Sunday, October 01, 2006

When the Grass is Jewelled


Someone somewhere has authorised the weather to get cold. I don't know who, but I'm annoyed about it. But, then, it is now October. It is very strange, however, to realise that all of a sudden I'm going to have to wear outerwear again and socks/slippers indoors until the heating comes on, and even so, then they might be necessary. Coats, scarves, tights, gloves: all will have to come out of hiding. Yikes, I'll have to wash my thermals.

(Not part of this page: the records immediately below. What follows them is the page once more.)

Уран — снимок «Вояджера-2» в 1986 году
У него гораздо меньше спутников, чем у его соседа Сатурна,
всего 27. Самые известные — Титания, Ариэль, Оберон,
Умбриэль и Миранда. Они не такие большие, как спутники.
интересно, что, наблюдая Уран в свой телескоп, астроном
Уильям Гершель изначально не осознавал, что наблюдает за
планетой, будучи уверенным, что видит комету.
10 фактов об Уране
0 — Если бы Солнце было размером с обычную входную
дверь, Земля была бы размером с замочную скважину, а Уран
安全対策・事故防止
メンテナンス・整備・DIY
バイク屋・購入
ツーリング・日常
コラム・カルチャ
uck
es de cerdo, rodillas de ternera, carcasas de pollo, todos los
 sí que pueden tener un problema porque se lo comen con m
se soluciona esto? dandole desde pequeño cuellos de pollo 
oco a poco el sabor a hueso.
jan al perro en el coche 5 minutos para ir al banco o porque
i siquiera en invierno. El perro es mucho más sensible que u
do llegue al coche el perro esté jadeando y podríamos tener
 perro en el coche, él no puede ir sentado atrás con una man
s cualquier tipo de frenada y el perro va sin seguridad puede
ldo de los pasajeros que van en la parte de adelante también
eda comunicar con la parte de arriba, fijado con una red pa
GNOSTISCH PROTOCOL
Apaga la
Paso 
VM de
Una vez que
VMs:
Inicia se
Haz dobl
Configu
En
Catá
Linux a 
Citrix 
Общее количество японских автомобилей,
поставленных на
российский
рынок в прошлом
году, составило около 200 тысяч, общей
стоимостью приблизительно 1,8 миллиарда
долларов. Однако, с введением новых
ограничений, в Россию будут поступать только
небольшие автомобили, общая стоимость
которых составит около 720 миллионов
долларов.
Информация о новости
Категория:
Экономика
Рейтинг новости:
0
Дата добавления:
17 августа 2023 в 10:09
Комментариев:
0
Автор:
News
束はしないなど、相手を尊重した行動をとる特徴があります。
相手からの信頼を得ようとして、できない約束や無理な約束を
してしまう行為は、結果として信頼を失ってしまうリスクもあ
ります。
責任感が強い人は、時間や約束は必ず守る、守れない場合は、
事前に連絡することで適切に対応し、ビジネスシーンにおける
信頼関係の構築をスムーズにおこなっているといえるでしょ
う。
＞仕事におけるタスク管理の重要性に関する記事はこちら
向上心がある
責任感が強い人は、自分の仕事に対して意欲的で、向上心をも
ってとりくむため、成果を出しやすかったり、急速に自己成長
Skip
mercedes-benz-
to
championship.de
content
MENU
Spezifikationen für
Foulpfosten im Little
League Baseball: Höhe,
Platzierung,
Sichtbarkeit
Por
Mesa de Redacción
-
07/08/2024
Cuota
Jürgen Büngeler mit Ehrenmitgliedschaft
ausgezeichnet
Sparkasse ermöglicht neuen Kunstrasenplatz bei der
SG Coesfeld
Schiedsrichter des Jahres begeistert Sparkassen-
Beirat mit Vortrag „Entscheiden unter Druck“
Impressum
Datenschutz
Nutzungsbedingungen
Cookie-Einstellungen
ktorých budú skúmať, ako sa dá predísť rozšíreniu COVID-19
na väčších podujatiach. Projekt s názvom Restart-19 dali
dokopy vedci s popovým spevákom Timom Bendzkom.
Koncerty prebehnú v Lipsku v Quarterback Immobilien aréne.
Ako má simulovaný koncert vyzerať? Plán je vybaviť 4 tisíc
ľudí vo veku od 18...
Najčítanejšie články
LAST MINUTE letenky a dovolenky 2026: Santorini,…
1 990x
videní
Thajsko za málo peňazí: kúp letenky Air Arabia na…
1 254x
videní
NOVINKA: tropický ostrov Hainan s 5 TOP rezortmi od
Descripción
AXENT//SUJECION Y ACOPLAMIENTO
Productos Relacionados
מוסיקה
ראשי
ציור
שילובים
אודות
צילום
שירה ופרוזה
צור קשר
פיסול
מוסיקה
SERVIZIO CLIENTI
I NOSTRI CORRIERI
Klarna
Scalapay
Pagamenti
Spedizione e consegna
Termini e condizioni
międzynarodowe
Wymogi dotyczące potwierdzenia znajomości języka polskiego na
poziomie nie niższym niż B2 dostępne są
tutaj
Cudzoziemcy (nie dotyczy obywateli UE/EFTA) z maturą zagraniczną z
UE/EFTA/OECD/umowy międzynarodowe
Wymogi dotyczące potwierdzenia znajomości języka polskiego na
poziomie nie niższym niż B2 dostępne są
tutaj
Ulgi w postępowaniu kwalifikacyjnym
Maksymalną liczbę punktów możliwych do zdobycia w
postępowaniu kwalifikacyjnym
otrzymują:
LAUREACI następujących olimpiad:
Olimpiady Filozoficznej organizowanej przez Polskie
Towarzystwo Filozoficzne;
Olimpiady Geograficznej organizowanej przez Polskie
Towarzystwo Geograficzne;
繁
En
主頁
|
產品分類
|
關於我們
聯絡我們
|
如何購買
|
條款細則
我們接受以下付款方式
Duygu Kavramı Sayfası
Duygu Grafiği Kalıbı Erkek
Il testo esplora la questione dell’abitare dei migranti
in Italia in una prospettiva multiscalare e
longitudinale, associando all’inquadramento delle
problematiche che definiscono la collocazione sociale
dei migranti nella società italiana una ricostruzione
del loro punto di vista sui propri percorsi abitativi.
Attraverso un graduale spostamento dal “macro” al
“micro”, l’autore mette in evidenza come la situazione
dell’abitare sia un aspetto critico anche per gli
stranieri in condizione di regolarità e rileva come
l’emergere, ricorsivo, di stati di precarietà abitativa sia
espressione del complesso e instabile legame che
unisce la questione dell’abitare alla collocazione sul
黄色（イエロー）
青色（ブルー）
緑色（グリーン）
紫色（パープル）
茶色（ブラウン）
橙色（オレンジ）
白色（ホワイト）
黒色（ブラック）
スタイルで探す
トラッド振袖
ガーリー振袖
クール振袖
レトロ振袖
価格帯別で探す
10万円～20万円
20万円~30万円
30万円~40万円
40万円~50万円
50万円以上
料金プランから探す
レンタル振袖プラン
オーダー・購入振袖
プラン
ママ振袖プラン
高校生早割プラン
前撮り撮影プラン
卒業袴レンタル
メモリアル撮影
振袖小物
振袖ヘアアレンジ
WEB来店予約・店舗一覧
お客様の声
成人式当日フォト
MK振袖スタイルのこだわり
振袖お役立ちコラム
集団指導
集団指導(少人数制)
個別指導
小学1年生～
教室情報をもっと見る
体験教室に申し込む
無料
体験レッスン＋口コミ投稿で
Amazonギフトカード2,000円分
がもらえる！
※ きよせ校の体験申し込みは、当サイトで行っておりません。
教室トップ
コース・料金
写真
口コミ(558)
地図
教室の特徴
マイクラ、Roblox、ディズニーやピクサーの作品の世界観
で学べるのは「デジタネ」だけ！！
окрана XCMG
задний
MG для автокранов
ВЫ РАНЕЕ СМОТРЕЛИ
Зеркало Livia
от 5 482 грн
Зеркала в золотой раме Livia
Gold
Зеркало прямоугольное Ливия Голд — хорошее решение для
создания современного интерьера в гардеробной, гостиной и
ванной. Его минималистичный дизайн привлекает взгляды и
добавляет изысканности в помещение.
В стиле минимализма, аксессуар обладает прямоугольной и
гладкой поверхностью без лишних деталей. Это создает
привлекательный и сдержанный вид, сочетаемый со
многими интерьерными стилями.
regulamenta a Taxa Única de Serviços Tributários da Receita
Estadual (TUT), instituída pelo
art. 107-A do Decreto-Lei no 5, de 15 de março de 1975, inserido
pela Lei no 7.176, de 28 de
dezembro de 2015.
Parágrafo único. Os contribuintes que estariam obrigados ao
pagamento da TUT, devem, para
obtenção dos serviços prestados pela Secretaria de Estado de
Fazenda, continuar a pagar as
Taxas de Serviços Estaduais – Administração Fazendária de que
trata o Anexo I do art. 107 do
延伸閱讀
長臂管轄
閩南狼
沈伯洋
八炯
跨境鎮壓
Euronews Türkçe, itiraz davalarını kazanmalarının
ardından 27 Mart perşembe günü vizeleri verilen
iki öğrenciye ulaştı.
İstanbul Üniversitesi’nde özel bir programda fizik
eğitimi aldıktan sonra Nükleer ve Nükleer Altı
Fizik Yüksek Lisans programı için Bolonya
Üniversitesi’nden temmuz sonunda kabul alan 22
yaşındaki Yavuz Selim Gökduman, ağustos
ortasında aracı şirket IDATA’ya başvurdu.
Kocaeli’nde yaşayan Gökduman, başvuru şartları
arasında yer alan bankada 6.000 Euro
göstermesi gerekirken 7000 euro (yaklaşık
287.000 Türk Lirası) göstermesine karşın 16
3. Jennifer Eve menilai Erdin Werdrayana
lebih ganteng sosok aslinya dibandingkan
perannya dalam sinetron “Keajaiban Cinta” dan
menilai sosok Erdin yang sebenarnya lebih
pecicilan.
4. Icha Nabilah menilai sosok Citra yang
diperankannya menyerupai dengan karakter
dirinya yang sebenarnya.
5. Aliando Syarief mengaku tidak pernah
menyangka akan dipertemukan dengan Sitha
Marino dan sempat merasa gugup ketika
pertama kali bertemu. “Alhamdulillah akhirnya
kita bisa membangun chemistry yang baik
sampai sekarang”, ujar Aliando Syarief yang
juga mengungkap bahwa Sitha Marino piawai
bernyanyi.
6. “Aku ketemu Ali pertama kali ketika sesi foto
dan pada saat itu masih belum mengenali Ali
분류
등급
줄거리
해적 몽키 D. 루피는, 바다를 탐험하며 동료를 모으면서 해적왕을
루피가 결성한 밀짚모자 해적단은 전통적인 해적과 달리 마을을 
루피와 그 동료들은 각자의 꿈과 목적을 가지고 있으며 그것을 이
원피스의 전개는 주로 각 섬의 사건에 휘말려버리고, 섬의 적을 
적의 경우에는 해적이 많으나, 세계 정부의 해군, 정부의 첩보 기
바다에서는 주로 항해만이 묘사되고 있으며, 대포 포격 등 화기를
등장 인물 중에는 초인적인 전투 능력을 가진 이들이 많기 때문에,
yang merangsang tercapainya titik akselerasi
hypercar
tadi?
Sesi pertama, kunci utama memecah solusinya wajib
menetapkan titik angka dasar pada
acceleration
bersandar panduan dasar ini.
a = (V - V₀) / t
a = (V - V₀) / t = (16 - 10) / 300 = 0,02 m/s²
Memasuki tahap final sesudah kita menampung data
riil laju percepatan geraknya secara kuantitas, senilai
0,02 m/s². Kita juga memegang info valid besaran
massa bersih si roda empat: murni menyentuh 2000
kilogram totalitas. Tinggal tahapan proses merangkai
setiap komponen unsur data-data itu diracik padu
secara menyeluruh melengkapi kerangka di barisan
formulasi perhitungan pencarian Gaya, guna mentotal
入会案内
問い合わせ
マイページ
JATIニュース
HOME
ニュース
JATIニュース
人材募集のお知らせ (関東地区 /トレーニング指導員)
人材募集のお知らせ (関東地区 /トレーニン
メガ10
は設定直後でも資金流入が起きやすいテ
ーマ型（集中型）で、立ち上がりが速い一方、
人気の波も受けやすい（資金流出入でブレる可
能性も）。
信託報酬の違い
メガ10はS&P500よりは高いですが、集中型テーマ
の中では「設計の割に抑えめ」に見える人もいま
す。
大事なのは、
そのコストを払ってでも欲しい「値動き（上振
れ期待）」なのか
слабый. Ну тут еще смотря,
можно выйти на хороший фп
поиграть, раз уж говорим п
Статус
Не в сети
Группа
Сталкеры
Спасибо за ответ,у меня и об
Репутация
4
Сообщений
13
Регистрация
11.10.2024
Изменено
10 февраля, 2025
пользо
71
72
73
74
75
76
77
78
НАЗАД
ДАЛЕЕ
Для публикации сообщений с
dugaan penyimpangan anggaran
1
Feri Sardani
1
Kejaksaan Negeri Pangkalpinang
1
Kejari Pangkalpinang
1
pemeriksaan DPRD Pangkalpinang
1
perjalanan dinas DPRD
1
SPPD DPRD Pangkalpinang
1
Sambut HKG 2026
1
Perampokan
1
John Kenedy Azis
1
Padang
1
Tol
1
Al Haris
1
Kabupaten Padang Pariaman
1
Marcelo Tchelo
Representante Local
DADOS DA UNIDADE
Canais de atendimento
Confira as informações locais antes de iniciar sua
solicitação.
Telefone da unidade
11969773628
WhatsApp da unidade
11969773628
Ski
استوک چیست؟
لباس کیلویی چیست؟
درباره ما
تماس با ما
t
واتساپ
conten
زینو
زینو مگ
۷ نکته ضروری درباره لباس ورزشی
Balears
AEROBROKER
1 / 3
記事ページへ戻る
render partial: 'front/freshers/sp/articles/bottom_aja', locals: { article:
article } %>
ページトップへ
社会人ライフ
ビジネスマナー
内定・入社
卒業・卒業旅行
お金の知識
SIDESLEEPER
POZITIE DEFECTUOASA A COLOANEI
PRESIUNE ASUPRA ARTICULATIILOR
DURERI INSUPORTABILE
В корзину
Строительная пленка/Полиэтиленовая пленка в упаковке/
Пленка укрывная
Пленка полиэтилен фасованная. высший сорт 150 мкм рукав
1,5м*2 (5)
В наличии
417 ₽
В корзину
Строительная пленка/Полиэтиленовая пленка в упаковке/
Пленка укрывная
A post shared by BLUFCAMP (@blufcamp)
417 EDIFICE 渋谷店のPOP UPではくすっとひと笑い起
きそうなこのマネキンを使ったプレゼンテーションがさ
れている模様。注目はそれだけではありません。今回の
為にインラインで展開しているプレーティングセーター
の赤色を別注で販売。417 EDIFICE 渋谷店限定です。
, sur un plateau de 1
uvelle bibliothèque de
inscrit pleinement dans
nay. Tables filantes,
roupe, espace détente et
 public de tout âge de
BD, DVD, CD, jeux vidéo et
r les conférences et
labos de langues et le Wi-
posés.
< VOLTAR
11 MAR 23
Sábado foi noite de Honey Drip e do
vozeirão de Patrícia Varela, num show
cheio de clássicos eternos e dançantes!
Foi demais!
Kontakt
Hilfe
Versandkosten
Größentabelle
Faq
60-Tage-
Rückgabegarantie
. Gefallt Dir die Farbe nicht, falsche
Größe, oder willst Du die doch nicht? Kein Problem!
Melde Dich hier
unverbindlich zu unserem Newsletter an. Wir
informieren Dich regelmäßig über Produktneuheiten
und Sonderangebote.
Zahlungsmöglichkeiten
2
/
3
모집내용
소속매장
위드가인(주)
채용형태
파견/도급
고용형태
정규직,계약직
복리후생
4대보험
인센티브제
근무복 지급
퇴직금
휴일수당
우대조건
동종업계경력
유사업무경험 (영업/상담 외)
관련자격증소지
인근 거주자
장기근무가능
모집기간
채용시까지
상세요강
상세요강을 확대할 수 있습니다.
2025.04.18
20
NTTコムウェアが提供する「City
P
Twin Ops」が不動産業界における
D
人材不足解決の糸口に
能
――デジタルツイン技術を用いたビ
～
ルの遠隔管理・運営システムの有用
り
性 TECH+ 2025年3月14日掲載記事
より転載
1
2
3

This is the distressing thing about winter in NYC - the knowledge that, basically, once it starts getting cold, that's it until about April. I find the lack of blossom and leaves on the trees until then upsetting, that it's so bleak. Yet, there is something exciting about the preparation: getting the gloves and scarves out, buying winter coats, gloves, a new hat here or there. Plus, what the winter months will bring in order to keep warm - hot apple cider, cherry and cream cheese strudels at Hungarian Pastry, Sunday nights huddling in watching American Football games where the players on the line of scrimmage look like dragons, breathing smoke, hearty soups made from all the root vegetables that we get in our vegetable box... and that joy of the first snow before it turns to dirty slush, and the elation that comes from that sunny, sunny day with the bluest sky in February. M is a huge fan of the change of seasons, and his excitement is infectious, for all my grumbling about the cold. I just wish I had better circulation. I'll have to start eating the raw garlic again.